The DNC Convention, Day 1: Did It Sell?
Your Business Blogger(R) once asked writer and reporter Richard Miniter about the sales process. He described sales as The Transference of Emotion.
Nothing was transferred last night.
The political confab is designed to sell both a tangible and an intangible: A Person and his Ideas.
Neither was sold on Day 1 of the Democratic National Convention.
Mary Jo Kopechne, Born: July 26, 1940;
Died: July 18,1969
Charmaine is currently in Minneapolis and I will be joining her soon for a series of meetings.
One of our favorite constant questions is, “Will it sell?”
In any human transaction, someone is selling and someone is buying. The Democrats did not have much of a pitch last night.
The were attempting to sell Michelle Obama. But I kept thinking of another Democratic woman.
The video brought a flood of tears to all eyes who watched it. The Democrats were swooning, estatic, drowning in thier adulation.
But not conservatives. We cried for other reasons.

________

=== Set tasks ===
1. In the blog post about Day 1 of the Democratic National Convention, how did Richard Miniter describe sales?
2. Continue the blog post about Day 1 of the Democratic National Convention from the point where it stops.

=== Data listing ===
________

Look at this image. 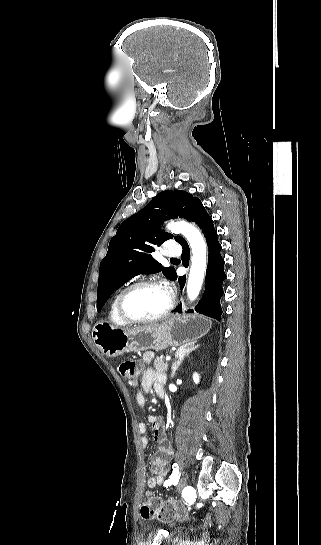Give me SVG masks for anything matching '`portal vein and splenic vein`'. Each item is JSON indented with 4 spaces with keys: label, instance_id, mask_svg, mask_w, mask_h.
<instances>
[{
    "label": "portal vein and splenic vein",
    "instance_id": "1",
    "mask_svg": "<svg viewBox=\"0 0 321 545\" xmlns=\"http://www.w3.org/2000/svg\"><path fill=\"white\" fill-rule=\"evenodd\" d=\"M167 358L168 359H166V362H169V360H172V357H170V355H167Z\"/></svg>",
    "mask_w": 321,
    "mask_h": 545
}]
</instances>
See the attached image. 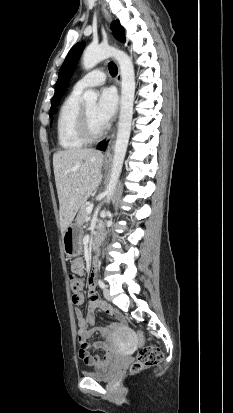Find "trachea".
<instances>
[{"instance_id": "trachea-1", "label": "trachea", "mask_w": 233, "mask_h": 413, "mask_svg": "<svg viewBox=\"0 0 233 413\" xmlns=\"http://www.w3.org/2000/svg\"><path fill=\"white\" fill-rule=\"evenodd\" d=\"M108 68H109V72H110L111 75L114 76V75H116V74L118 73V69H117V66H116L115 63L110 62V63L108 64Z\"/></svg>"}]
</instances>
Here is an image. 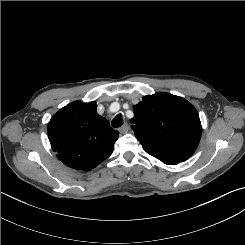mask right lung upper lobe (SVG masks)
<instances>
[{"mask_svg": "<svg viewBox=\"0 0 245 245\" xmlns=\"http://www.w3.org/2000/svg\"><path fill=\"white\" fill-rule=\"evenodd\" d=\"M118 135L97 113L95 101H74L48 123V138L57 158L77 170L89 171L108 158Z\"/></svg>", "mask_w": 245, "mask_h": 245, "instance_id": "1", "label": "right lung upper lobe"}]
</instances>
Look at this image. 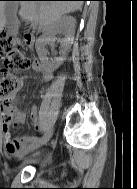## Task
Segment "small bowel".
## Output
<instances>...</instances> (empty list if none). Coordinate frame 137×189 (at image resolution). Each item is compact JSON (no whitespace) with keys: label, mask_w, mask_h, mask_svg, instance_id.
Instances as JSON below:
<instances>
[{"label":"small bowel","mask_w":137,"mask_h":189,"mask_svg":"<svg viewBox=\"0 0 137 189\" xmlns=\"http://www.w3.org/2000/svg\"><path fill=\"white\" fill-rule=\"evenodd\" d=\"M34 70L40 74L42 81H49L52 77L51 73L43 69L39 64H36ZM16 97V93L12 96V99ZM30 117L32 126L35 131L40 129V123L38 121V109L33 106L31 108ZM0 119L1 129L5 139V150L7 154L12 157H21L25 151L32 145V136H21L16 139L11 137V128L13 125L23 124L26 120V112L21 110L17 106L10 103H0Z\"/></svg>","instance_id":"obj_1"}]
</instances>
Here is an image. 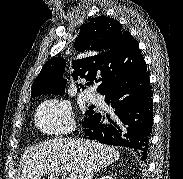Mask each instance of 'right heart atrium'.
<instances>
[{
	"instance_id": "obj_1",
	"label": "right heart atrium",
	"mask_w": 183,
	"mask_h": 179,
	"mask_svg": "<svg viewBox=\"0 0 183 179\" xmlns=\"http://www.w3.org/2000/svg\"><path fill=\"white\" fill-rule=\"evenodd\" d=\"M36 124L48 134L61 135L69 133L74 126L71 106L66 100H47L36 113Z\"/></svg>"
}]
</instances>
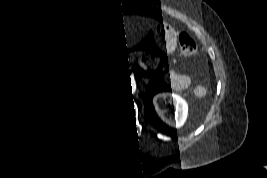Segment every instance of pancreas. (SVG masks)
I'll list each match as a JSON object with an SVG mask.
<instances>
[{
	"instance_id": "obj_1",
	"label": "pancreas",
	"mask_w": 267,
	"mask_h": 178,
	"mask_svg": "<svg viewBox=\"0 0 267 178\" xmlns=\"http://www.w3.org/2000/svg\"><path fill=\"white\" fill-rule=\"evenodd\" d=\"M134 60H136V59H131V61H134ZM142 60H145L146 65L153 68L154 70L160 69L161 60L159 57H152V56L147 55V54L138 53L137 54V61L142 62Z\"/></svg>"
}]
</instances>
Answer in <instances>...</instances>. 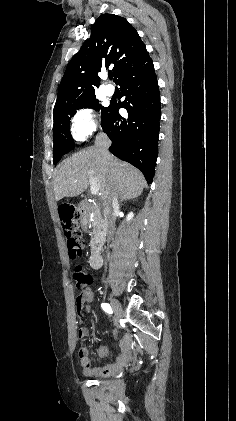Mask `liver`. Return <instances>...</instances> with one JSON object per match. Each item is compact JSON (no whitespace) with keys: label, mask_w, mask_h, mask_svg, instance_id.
Wrapping results in <instances>:
<instances>
[{"label":"liver","mask_w":236,"mask_h":421,"mask_svg":"<svg viewBox=\"0 0 236 421\" xmlns=\"http://www.w3.org/2000/svg\"><path fill=\"white\" fill-rule=\"evenodd\" d=\"M108 162L104 164L101 152L95 146L74 152L62 160L53 172L55 200L77 196L87 188L89 178H95L99 184L101 200H108L107 196H111L107 194L108 190L125 200L139 196L146 186L142 172L129 162H120L115 156H110Z\"/></svg>","instance_id":"6515ba94"}]
</instances>
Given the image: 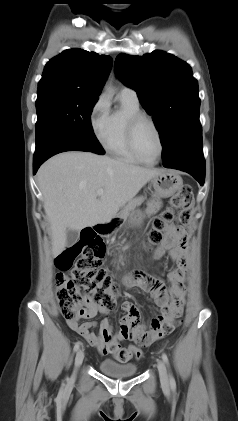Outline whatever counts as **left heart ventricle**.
<instances>
[{"label":"left heart ventricle","mask_w":238,"mask_h":421,"mask_svg":"<svg viewBox=\"0 0 238 421\" xmlns=\"http://www.w3.org/2000/svg\"><path fill=\"white\" fill-rule=\"evenodd\" d=\"M135 145L139 155L146 161H153L159 153L157 134L146 120L141 121L137 127Z\"/></svg>","instance_id":"b2bd125f"}]
</instances>
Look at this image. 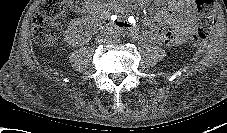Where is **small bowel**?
<instances>
[{
	"mask_svg": "<svg viewBox=\"0 0 227 133\" xmlns=\"http://www.w3.org/2000/svg\"><path fill=\"white\" fill-rule=\"evenodd\" d=\"M163 1L167 4L166 8L161 9L147 21L146 30L137 29V20L134 17L121 20V22L133 37H142L162 45L180 44L195 31L194 0Z\"/></svg>",
	"mask_w": 227,
	"mask_h": 133,
	"instance_id": "1",
	"label": "small bowel"
}]
</instances>
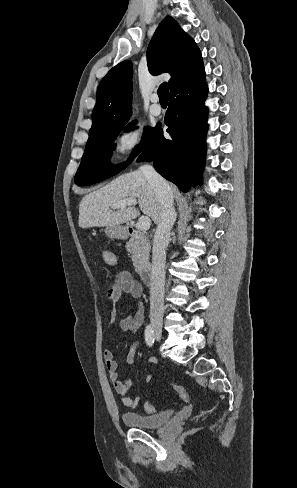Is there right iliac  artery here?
I'll use <instances>...</instances> for the list:
<instances>
[{"instance_id":"right-iliac-artery-1","label":"right iliac artery","mask_w":297,"mask_h":488,"mask_svg":"<svg viewBox=\"0 0 297 488\" xmlns=\"http://www.w3.org/2000/svg\"><path fill=\"white\" fill-rule=\"evenodd\" d=\"M155 340V335L152 327L147 325L145 328V341L148 346H152Z\"/></svg>"}]
</instances>
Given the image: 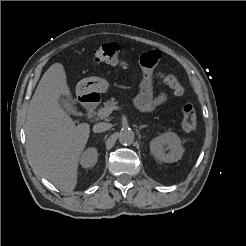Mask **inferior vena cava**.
I'll return each instance as SVG.
<instances>
[{"label": "inferior vena cava", "mask_w": 246, "mask_h": 246, "mask_svg": "<svg viewBox=\"0 0 246 246\" xmlns=\"http://www.w3.org/2000/svg\"><path fill=\"white\" fill-rule=\"evenodd\" d=\"M111 127H112V125L110 123L100 122V123H97L93 126V132L94 133L105 132V131L109 130Z\"/></svg>", "instance_id": "602c4592"}]
</instances>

________

=== Outputs for the tasks ===
1. He described sales as the Transference of Emotion.

2.
The Ted Kennedy video was horrifying. The opening scene was of water lapping up on a quiet shore. I kept looking for a half submerged car — at least there wasn’t a bridge in the picture. He kept talking about his connection to the water.
The Democrats have all the resources of the best minds in Hollywood and the mainstream media — and this is the best they could do? Goodness.
The footage of a smiling Ted Kennedy sailing his 80 foot something sailing yacht made me think of all the maintenance that somebody does to keep that old boat barnacle-free (no, no, not Teddy).
Work not done by the Kennedys. Elitists don’t polish brass.
The Democratic marketing machine did not deliver its intended message. This is the party of abortion, of darkness, of death.
The Democrats, as Romesh Punnuru writes, are The Party of Death.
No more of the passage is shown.